La miseria humana en su extremo más degradante: matar por la espalda y al voleo. Escritores como Bayer, que vive en la comodidad de Berlín, paraíso del capitalismo, y Martín Caparrós, fascinados por estos personajes, le han prestado al anarquismo una máscara épica que jamás ha tenido.
Y en las paradojas de la realidad nacional pudimos ver como este mismo año Florencia Kirchner, hija de la ex presidente Cristina Fernández, y la hija de Mauricio Macri, Agustina, filmaron sendas películas que cuentan la vida de activistas anarquistas.
Florencia se ocupó de Santiago Maldonado, mostrándolo como una suerte de santo, mientras Agustina hizo lo propio con Soledad Rosas, la anarquista argentina presa que se suicidó en Italia.

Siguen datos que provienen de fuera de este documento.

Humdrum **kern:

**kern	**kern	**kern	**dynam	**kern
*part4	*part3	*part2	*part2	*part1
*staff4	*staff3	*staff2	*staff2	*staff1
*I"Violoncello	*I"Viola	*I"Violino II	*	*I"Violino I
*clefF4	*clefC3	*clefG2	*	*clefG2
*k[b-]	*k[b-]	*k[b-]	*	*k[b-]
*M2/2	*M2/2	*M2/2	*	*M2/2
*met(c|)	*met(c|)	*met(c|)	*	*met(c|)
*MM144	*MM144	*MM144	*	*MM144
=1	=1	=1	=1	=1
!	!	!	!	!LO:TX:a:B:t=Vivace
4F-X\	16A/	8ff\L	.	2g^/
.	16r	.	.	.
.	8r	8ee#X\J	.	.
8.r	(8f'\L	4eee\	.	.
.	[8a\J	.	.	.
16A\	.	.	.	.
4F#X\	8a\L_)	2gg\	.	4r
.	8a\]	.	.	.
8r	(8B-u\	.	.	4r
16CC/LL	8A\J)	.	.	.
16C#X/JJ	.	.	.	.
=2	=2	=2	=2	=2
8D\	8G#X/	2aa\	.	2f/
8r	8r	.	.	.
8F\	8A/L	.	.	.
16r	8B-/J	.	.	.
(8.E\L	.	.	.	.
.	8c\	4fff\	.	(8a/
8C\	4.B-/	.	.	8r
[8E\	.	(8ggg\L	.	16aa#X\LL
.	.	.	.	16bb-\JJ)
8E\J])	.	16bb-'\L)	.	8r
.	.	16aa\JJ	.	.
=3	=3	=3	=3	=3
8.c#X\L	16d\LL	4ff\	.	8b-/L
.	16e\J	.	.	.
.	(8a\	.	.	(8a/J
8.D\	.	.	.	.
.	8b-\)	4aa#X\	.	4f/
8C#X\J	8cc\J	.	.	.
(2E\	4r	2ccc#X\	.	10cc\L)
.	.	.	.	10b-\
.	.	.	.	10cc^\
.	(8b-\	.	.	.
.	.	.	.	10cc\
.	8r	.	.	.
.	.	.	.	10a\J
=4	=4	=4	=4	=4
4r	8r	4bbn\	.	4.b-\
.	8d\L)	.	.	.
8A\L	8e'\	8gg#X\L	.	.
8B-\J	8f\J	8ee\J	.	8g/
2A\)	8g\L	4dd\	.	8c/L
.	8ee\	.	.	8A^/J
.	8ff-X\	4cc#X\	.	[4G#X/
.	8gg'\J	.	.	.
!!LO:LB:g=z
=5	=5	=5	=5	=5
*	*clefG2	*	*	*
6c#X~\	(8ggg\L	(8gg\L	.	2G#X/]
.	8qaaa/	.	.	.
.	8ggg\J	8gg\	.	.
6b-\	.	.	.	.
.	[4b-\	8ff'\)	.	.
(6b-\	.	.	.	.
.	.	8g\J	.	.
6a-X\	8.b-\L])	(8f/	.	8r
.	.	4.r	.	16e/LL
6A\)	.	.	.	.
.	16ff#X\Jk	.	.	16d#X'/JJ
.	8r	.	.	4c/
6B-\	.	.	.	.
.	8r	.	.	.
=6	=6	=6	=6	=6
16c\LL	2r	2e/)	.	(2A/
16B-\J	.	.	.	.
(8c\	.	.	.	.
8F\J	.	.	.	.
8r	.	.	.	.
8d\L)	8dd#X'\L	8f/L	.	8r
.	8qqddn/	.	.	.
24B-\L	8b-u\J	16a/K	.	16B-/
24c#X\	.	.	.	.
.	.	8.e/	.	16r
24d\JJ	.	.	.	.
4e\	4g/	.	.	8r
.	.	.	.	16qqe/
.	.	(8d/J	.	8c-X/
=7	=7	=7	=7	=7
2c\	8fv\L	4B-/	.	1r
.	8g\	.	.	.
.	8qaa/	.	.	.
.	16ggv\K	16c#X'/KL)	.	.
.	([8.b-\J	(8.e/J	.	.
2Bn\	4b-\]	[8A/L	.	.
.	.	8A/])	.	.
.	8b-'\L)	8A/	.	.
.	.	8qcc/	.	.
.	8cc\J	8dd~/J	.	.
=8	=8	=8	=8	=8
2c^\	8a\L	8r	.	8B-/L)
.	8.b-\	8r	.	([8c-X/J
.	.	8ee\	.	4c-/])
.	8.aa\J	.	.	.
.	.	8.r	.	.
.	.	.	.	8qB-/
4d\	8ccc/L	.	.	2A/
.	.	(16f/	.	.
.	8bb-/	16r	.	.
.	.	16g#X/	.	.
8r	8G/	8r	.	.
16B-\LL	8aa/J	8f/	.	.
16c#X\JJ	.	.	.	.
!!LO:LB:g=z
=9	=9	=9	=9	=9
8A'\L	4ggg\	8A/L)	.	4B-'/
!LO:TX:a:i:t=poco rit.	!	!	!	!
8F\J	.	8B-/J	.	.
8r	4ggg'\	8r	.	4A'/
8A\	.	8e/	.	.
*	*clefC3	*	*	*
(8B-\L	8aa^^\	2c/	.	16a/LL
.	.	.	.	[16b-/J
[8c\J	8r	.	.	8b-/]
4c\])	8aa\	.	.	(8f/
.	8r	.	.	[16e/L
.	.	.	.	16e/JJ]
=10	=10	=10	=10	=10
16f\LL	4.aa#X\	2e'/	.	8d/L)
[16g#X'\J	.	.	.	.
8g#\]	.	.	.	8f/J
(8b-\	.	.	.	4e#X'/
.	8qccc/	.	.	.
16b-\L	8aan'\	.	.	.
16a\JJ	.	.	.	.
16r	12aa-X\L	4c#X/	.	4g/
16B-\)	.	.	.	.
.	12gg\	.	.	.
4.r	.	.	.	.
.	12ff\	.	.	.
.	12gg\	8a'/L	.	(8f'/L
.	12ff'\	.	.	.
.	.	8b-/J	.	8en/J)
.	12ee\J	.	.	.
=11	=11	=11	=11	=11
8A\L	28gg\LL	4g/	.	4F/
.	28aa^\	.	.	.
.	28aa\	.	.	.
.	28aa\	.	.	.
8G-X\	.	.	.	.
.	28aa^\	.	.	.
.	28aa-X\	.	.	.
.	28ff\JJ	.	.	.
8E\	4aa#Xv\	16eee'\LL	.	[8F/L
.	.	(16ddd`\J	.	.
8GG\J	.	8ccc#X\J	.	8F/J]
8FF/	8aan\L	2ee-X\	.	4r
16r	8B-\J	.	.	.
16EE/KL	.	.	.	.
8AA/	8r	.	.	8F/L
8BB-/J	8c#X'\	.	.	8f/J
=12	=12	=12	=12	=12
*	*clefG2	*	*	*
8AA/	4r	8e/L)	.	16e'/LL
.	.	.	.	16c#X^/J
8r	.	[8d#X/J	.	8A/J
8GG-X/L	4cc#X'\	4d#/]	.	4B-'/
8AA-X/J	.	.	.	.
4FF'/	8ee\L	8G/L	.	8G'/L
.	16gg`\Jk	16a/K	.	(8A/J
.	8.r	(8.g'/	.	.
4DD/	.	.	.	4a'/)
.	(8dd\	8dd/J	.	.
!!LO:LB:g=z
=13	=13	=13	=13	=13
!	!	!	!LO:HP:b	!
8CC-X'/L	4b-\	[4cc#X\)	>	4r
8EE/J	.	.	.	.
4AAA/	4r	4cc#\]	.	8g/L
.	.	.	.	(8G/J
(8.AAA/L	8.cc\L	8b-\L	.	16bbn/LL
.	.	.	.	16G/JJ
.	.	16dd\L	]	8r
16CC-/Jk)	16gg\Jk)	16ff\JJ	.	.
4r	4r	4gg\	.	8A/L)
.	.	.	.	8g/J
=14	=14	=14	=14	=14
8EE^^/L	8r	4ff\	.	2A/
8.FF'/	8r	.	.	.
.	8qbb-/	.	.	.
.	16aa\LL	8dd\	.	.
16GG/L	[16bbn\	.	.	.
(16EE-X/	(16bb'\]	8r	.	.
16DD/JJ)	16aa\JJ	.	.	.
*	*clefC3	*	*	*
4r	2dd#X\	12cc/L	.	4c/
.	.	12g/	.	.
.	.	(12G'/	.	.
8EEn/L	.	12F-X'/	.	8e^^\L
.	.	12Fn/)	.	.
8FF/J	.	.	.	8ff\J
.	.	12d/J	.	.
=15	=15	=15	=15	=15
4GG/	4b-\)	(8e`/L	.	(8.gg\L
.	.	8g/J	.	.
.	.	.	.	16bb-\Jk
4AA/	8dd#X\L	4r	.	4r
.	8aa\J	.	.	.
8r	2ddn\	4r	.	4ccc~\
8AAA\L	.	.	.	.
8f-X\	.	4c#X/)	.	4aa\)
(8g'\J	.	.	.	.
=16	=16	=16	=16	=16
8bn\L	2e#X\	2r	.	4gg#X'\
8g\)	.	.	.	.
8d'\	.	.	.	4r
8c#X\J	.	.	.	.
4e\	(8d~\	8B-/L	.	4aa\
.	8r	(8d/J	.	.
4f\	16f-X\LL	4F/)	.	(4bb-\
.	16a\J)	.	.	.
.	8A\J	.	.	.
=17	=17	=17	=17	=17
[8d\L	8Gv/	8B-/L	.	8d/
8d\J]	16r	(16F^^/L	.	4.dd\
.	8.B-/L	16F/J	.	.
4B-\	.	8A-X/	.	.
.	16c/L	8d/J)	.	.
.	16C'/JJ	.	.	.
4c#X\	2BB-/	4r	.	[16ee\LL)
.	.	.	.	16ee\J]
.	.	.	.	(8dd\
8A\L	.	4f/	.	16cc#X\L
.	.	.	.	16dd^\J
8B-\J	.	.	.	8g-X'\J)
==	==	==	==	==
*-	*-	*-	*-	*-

Hoy podemos ver una especie de sociedad entre el kirchnerismo, el trotskismo y el anarquismo. Estos grupos que, hasta hace poco se repelían, hoy están decididos a tomar la calle para evitar que sus dirigentes vayan presos o, más aún, a voltear al gobierno constitucional.
¿Quién está detrás de estos atentados? Sólo hay que mirar a quién le interesa silenciar a Bonadio e impedir el funcionamiento de la justicia.